**Problem to work on:** Reproduce every record exactly as it appears, but not the pictures.

The input START

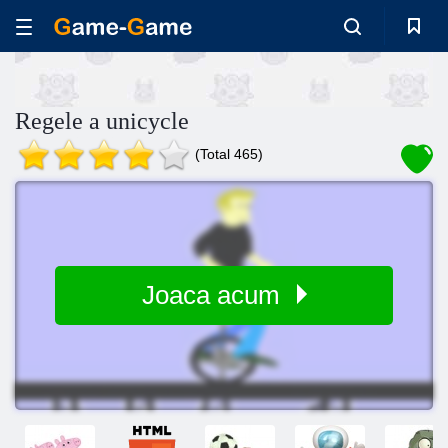
Regele a unicycle
(Total 465)
Joaca acum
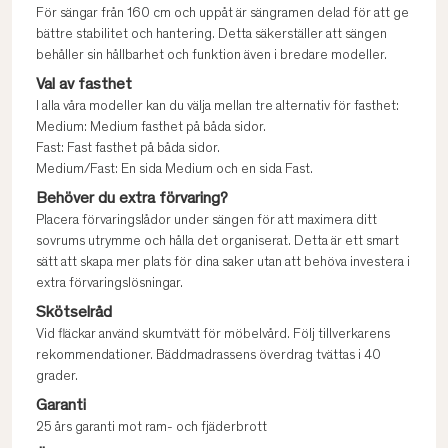
För sängar från 160 cm och uppåt är sängramen delad för att ge
bättre stabilitet och hantering. Detta säkerställer att sängen
behåller sin hållbarhet och funktion även i bredare modeller.
Val av fasthet
I alla våra modeller kan du välja mellan tre alternativ för fasthet:
Medium: Medium fasthet på båda sidor.
Fast: Fast fasthet på båda sidor.
Medium/Fast: En sida Medium och en sida Fast.
Behöver du extra förvaring?
Placera förvaringslådor under sängen för att maximera ditt
sovrums utrymme och hålla det organiserat. Detta är ett smart
sätt att skapa mer plats för dina saker utan att behöva investera i
extra förvaringslösningar.
Skötselråd
Vid fläckar använd skumtvätt för möbelvård. Följ tillverkarens
rekommendationer. Bäddmadrassens överdrag tvättas i 40
grader.
Garanti
25 års garanti mot ram- och fjäderbrott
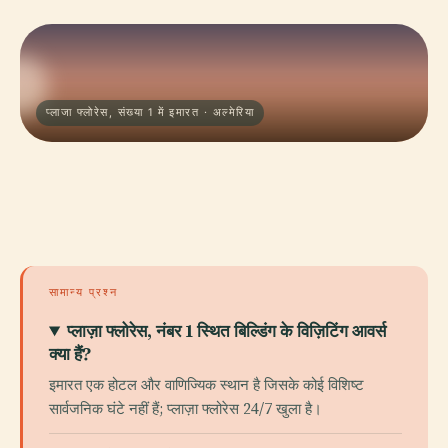
प्लाजा फ्लोरेस, संख्या 1 में इमारत · अल्मेरिया
सामान्य प्रश्न
प्लाज़ा फ्लोरेस, नंबर 1 स्थित बिल्डिंग के विज़िटिंग आवर्स
क्या हैं?
इमारत एक होटल और वाणिज्यिक स्थान है जिसके कोई विशिष्ट
सार्वजनिक घंटे नहीं हैं; प्लाज़ा फ्लोरेस 24/7 खुला है।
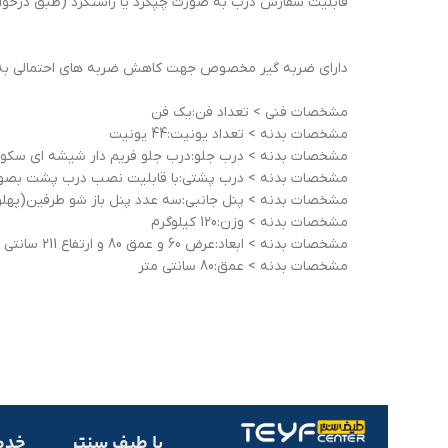
قابلیت سفارش درب به صورت چپگرد یا راستگرد (طبق درخواس
دارای ضربه گیر مخصوص جهت کاهش ضربه های احتمالی به 
مشخصات فنی > تعداد فن:یک فن
مشخصات بدنه > تعداد یونیت:44 یونیت
مشخصات بدنه > درب جلو:درب جلو فریم دار شیشه ای سکور
مشخصات بدنه > درب پشتی:با قابلیت نصب درب پشت بصورت
مشخصات بدنه > پنل جانبی:سه عدد پنل باز شو طرفین(پهلو
مشخصات بدنه > وزن:120 کیلوگرم
مشخصات بدنه > ابعاد:عرض 60 و عمق 80 و ارتفاع 211 سانتی متر
مشخصات بدنه > عمق:80 سانتی متر
با طیف سنتر
خدم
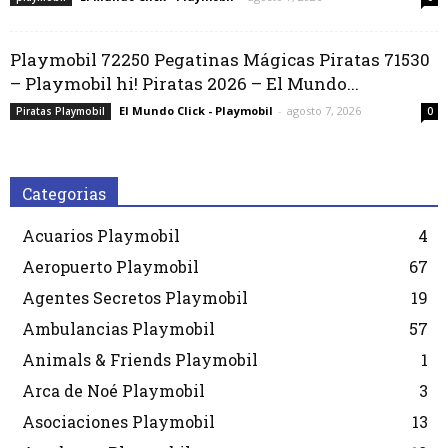
Playmobil 72250 Pegatinas Mágicas Piratas 71530
– Playmobil hi! Piratas 2026 – El Mundo...
El Mundo Click - Playmobil
-
agosto 7, 2026
Piratas Playmobil
0
Categorias
Acuarios Playmobil
4
Aeropuerto Playmobil
67
Agentes Secretos Playmobil
19
Ambulancias Playmobil
57
Animals & Friends Playmobil
1
Arca de Noé Playmobil
3
Asociaciones Playmobil
13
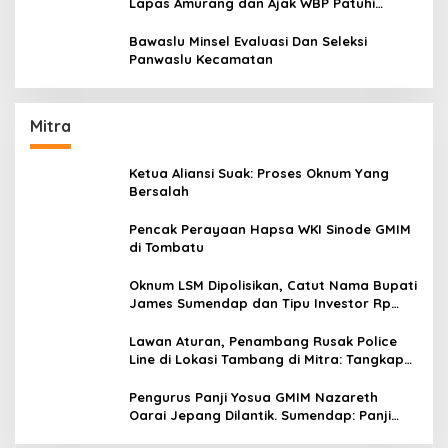
Lapas Amurang dan Ajak WBP Patuhi
Aturan Yang Berlaku
Bawaslu Minsel Evaluasi Dan Seleksi
Panwaslu Kecamatan
Mitra
Ketua Aliansi Suak: Proses Oknum Yang
Bersalah
Pencak Perayaan Hapsa WKI Sinode GMIM
di Tombatu
Oknum LSM Dipolisikan, Catut Nama Bupati
James Sumendap dan Tipu Investor Rp
200 Juta
Lawan Aturan, Penambang Rusak Police
Line di Lokasi Tambang di Mitra: Tangkap
Mereka!!
Pengurus Panji Yosua GMIM Nazareth
Oarai Jepang Dilantik. Sumendap: Panji
Yosua harus Menjaga Dan Melindungi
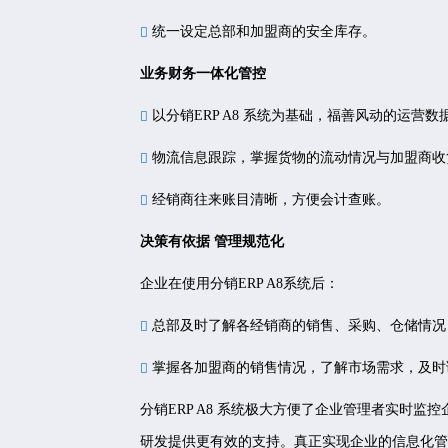
统一设定总部和加盟商的安全库存。
业务财务一体化管控
以分销ERP A8 系统为基础，福善风动的运营
物流信息跟踪，掌握货物的流动情况与加盟商收
经销商往来账目清晰，方便会计查账。
决策有依据 管理规范化
企业在使用分销ERP A8系统后：
总部及时了解各经销商的销售、采购、仓储情况
掌握各加盟商的销售情况，了解市场需求，及时
分销ERP A8 系统极大方便了企业管理者实时
研发提供更有效的支持。真正实现企业的信息化管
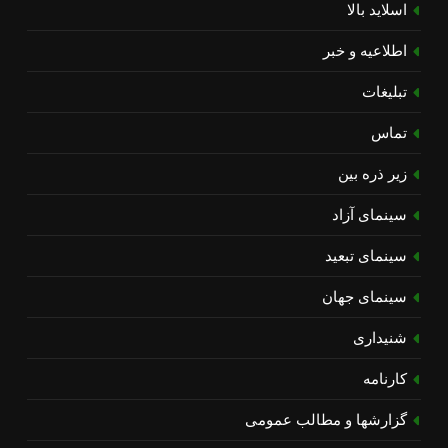
اسلاید بالا
اطلاعیه و خبر
تبلیغات
تماس
زیر ذره بین
سینمای آزاد
سینمای تبعید
سینمای جهان
شنیداری
کارنامه
گزارشها و مطالب عمومی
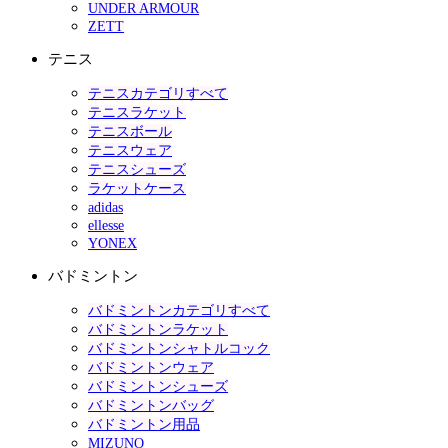
UNDER ARMOUR
ZETT
テニス
テニスカテゴリすべて
テニスラケット
テニスボール
テニスウェア
テニスシューズ
ラケットケース
adidas
ellesse
YONEX
バドミントン
バドミントンカテゴリすべて
バドミントンラケット
バドミントンシャトルコック
バドミントンウェア
バドミントンシューズ
バドミントンバッグ
バドミントン用品
MIZUNO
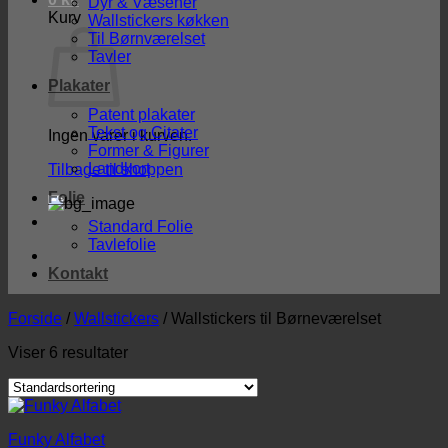
Dyr & Væsener
Kurv
Wallstickers køkken
Til Børnværelset
Tavler
Plakater
Patent plakater
Tekst og Citater
Ingen varer i kurven.
Former & Figurer
Landkort
Tilbage til shoppen
Folie
Standard Folie
Tavlefolie
Kontakt
Forside
/
Wallstickers
/
Wallstickers til Børneværelset
Viser 6 resultater
Funky Alfabet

The input END

**Your solution:**
Regele a unicycle
(Total 465)
Joaca acum
För sängar från 160 cm och uppåt är sängramen delad för att ge
bättre stabilitet och hantering. Detta säkerställer att sängen
behåller sin hållbarhet och funktion även i bredare modeller.
Val av fasthet
I alla våra modeller kan du välja mellan tre alternativ för fasthet:
Medium: Medium fasthet på båda sidor.
Fast: Fast fasthet på båda sidor.
Medium/Fast: En sida Medium och en sida Fast.
Behöver du extra förvaring?
Placera förvaringslådor under sängen för att maximera ditt
sovrums utrymme och hålla det organiserat. Detta är ett smart
sätt att skapa mer plats för dina saker utan att behöva investera i
extra förvaringslösningar.
Skötselråd
Vid fläckar använd skumtvätt för möbelvård. Följ tillverkarens
rekommendationer. Bäddmadrassens överdrag tvättas i 40
grader.
Garanti
25 års garanti mot ram- och fjäderbrott
प्लाजा फ्लोरेस, संख्या 1 में इमारत · अल्मेरिया
सामान्य प्रश्न
प्लाज़ा फ्लोरेस, नंबर 1 स्थित बिल्डिंग के विज़िटिंग आवर्स
क्या हैं?
इमारत एक होटल और वाणिज्यिक स्थान है जिसके कोई विशिष्ट
सार्वजनिक घंटे नहीं हैं; प्लाज़ा फ्लोरेस 24/7 खुला है।
قابلیت سفارش درب به صورت چپگرد یا راستگرد (طبق درخواس
دارای ضربه گیر مخصوص جهت کاهش ضربه های احتمالی به 
مشخصات فنی > تعداد فن:یک فن
مشخصات بدنه > تعداد یونیت:44 یونیت
مشخصات بدنه > درب جلو:درب جلو فریم دار شیشه ای سکور
مشخصات بدنه > درب پشتی:با قابلیت نصب درب پشت بصورت
مشخصات بدنه > پنل جانبی:سه عدد پنل باز شو طرفین(پهلو
مشخصات بدنه > وزن:120 کیلوگرم
مشخصات بدنه > ابعاد:عرض 60 و عمق 80 و ارتفاع 211 سانتی متر
مشخصات بدنه > عمق:80 سانتی متر
با طیف سنتر
خدم
Playmobil 72250 Pegatinas Mágicas Piratas 71530
– Playmobil hi! Piratas 2026 – El Mundo...
El Mundo Click - Playmobil
-
agosto 7, 2026
Piratas Playmobil
0
Categorias
Acuarios Playmobil
4
Aeropuerto Playmobil
67
Agentes Secretos Playmobil
19
Ambulancias Playmobil
57
Animals & Friends Playmobil
1
Arca de Noé Playmobil
3
Asociaciones Playmobil
13
Lapas Amurang dan Ajak WBP Patuhi
Aturan Yang Berlaku
Bawaslu Minsel Evaluasi Dan Seleksi
Panwaslu Kecamatan
Mitra
Ketua Aliansi Suak: Proses Oknum Yang
Bersalah
Pencak Perayaan Hapsa WKI Sinode GMIM
di Tombatu
Oknum LSM Dipolisikan, Catut Nama Bupati
James Sumendap dan Tipu Investor Rp
200 Juta
Lawan Aturan, Penambang Rusak Police
Line di Lokasi Tambang di Mitra: Tangkap
Mereka!!
Pengurus Panji Yosua GMIM Nazareth
Oarai Jepang Dilantik. Sumendap: Panji
Yosua harus Menjaga Dan Melindungi
统一设定总部和加盟商的安全库存。
业务财务一体化管控
以分销ERP A8 系统为基础，福善风动的运营
物流信息跟踪，掌握货物的流动情况与加盟商收
经销商往来账目清晰，方便会计查账。
决策有依据 管理规范化
企业在使用分销ERP A8系统后：
总部及时了解各经销商的销售、采购、仓储情况
掌握各加盟商的销售情况，了解市场需求，及时
分销ERP A8 系统极大方便了企业管理者实时
研发提供更有效的支持。真正实现企业的信息化管
اسلاید بالا
اطلاعیه و خبر
تبلیغات
تماس
زیر ذره بین
سینمای آزاد
سینمای تبعید
سینمای جهان
شنیداری
کارنامه
گزارشها و مطالب عمومی
UNDER ARMOUR
ZETT
テニス
テニスカテゴリすべて
テニスラケット
テニスボール
テニスウェア
テニスシューズ
ラケットケース
adidas
ellesse
YONEX
バドミントン
バドミントンカテゴリすべて
バドミントンラケット
バドミントンシャトルコック
バドミントンウェア
バドミントンシューズ
バドミントンバッグ
バドミントン用品
MIZUNO
Dyr & Væsener
Kurv
Wallstickers køkken
Til Børnværelset
Tavler
Plakater
Patent plakater
Tekst og Citater
Ingen varer i kurven.
Former & Figurer
Landkort
Tilbage til shoppen
Folie
Standard Folie
Tavlefolie
Kontakt
Forside
/
Wallstickers
/
Wallstickers til Børneværelset
Viser 6 resultater
Funky Alfabet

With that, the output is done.